* **Source data**
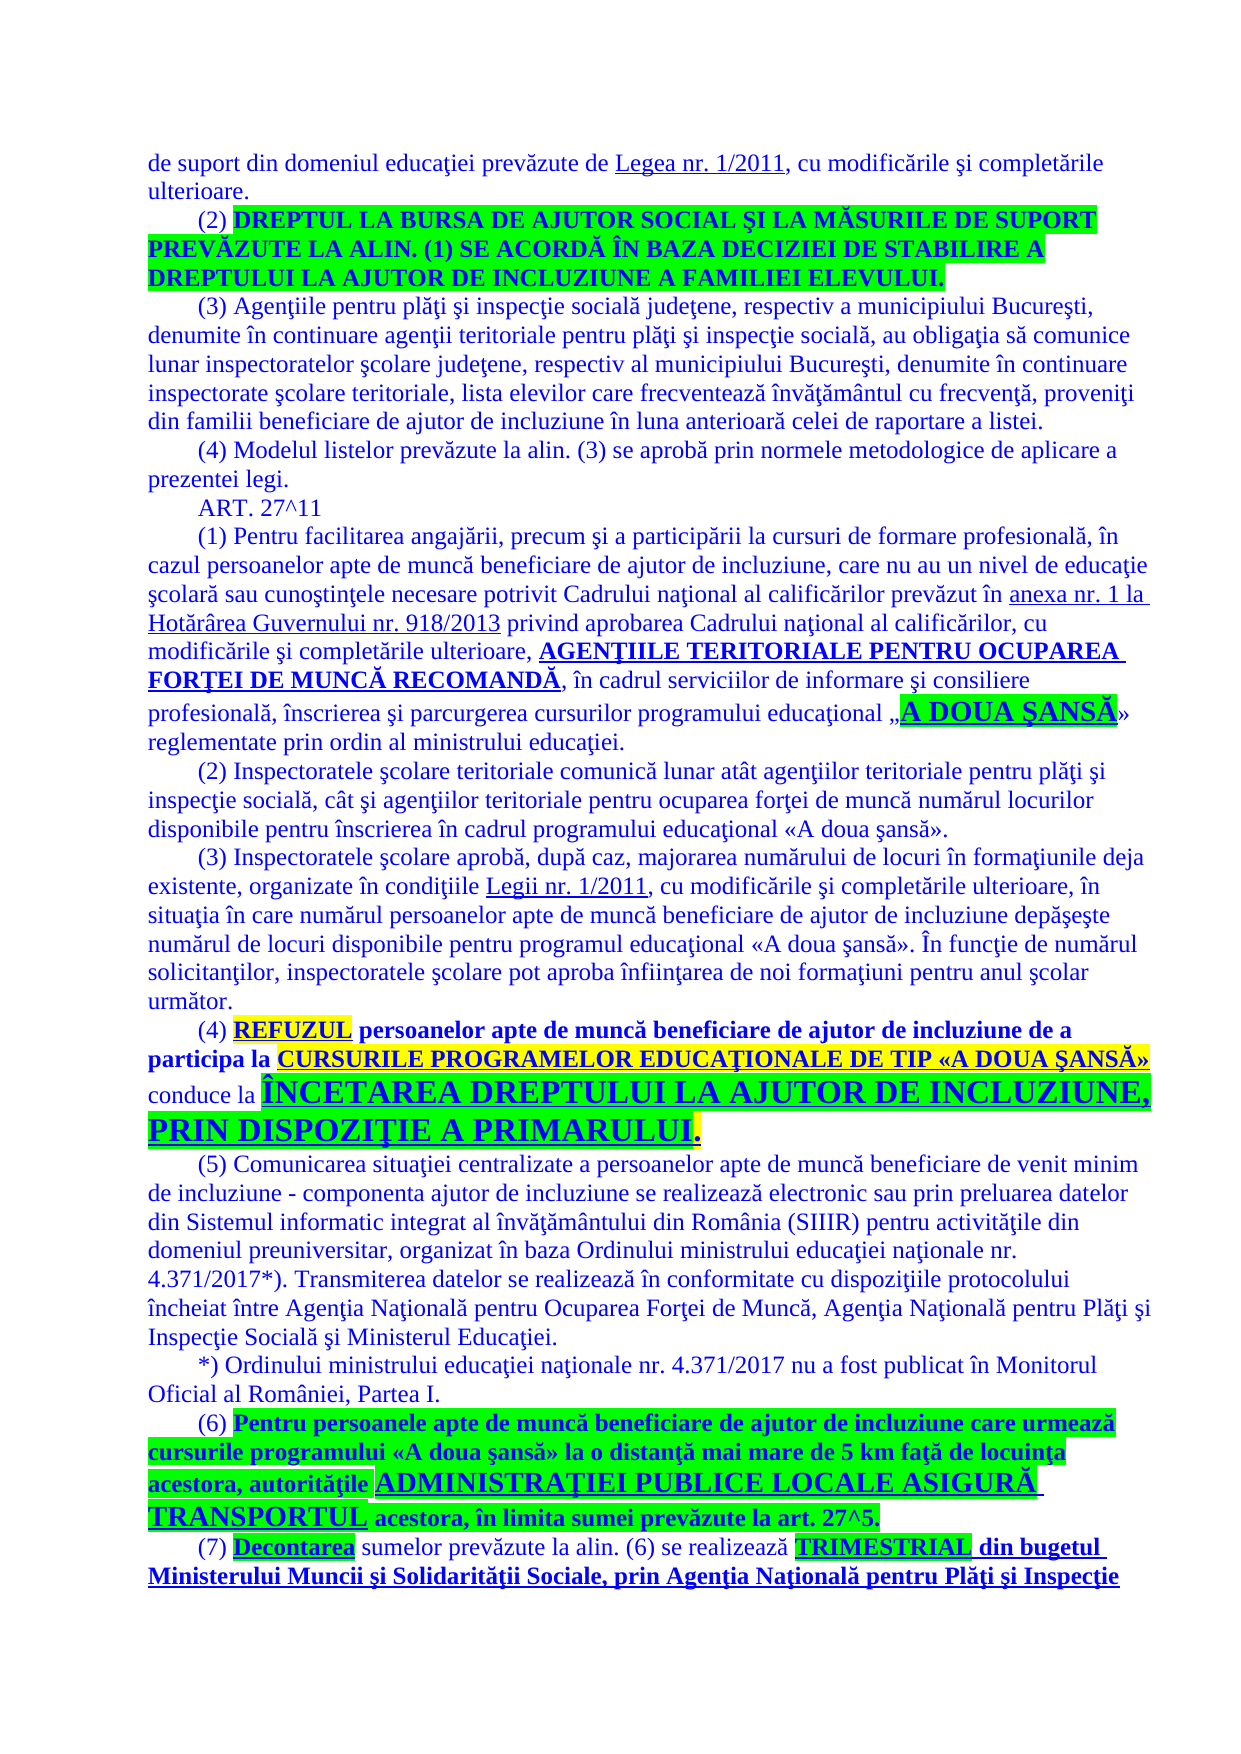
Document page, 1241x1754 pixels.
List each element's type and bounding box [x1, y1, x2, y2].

text [148, 148, 1152, 1590]
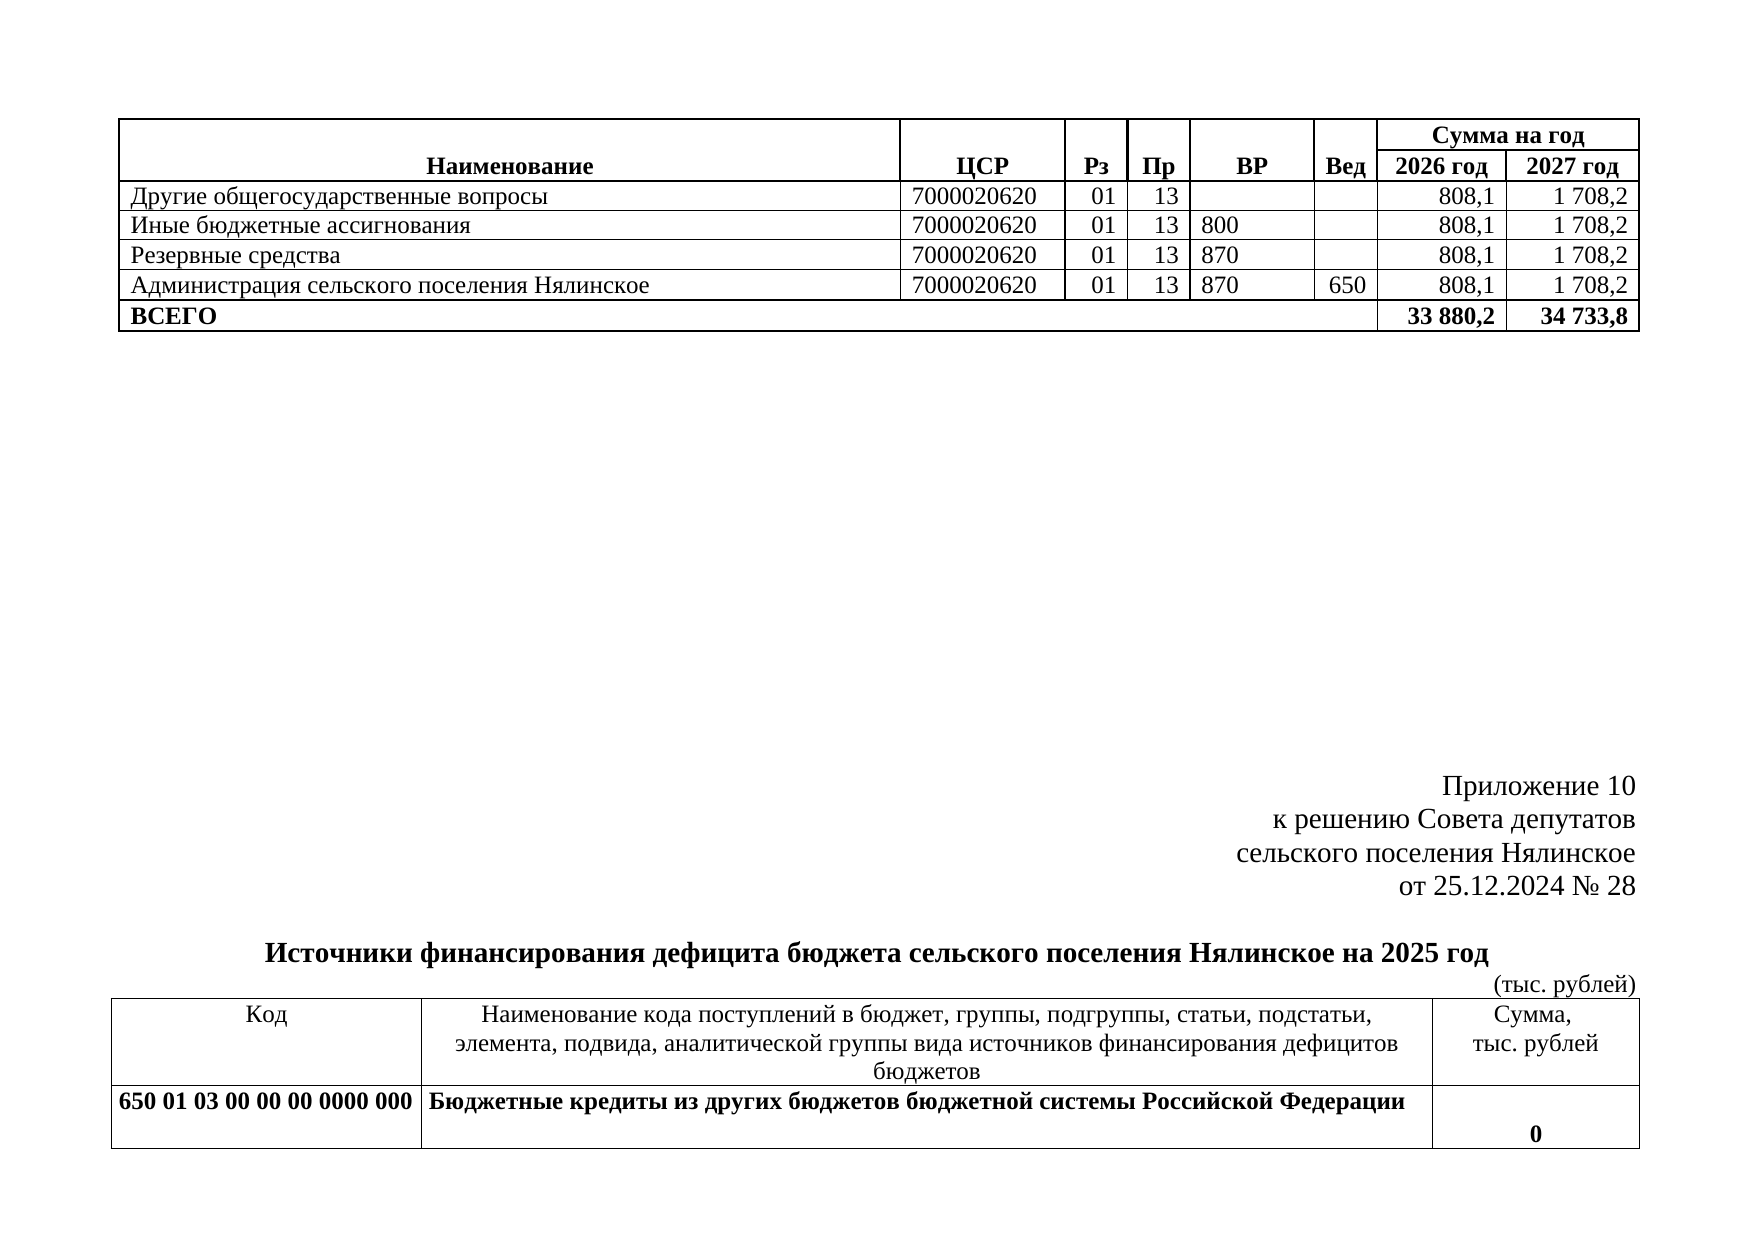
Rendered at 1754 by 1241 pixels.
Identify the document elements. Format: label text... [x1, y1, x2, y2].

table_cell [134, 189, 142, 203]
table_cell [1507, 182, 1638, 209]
text Источники финансирования дефицита бюджета сельского поселения Нялинское на 2025 год [118, 936, 1636, 969]
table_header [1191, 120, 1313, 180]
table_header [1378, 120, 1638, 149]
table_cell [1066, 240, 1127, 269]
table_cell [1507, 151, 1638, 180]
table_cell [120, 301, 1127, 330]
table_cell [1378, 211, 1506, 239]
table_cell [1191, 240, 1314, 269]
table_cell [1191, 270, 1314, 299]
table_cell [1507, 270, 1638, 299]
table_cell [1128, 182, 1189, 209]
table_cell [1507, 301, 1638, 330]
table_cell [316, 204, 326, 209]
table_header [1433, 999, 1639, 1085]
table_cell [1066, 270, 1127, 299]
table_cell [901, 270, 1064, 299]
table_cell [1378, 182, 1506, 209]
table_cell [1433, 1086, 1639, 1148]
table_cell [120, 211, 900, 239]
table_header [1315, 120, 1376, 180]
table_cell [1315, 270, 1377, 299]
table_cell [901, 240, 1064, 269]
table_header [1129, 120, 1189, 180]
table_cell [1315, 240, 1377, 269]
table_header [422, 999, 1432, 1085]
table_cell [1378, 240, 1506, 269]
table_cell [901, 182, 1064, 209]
text Приложение 10 [118, 768, 1636, 801]
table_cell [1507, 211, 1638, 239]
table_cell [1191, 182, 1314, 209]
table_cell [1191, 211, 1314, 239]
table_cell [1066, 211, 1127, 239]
text к решению Совета депутатов [118, 801, 1636, 835]
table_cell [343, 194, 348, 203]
text от 25.12.2024 № 28 [118, 868, 1636, 902]
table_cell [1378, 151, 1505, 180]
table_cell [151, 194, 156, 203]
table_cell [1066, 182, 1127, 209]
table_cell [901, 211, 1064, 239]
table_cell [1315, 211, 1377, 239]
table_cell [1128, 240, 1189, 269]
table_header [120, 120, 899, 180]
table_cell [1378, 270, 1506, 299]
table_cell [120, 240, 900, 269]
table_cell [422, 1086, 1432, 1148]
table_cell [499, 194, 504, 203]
text (тыс. рублей) [118, 969, 1636, 998]
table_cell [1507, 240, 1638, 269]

* **Problem**
Look over the material above and show each line where "pixels" appears.

* **Solved problem**
Document page, 1241x1754 pixels.
Rendered at 1754 by 1241 pixels.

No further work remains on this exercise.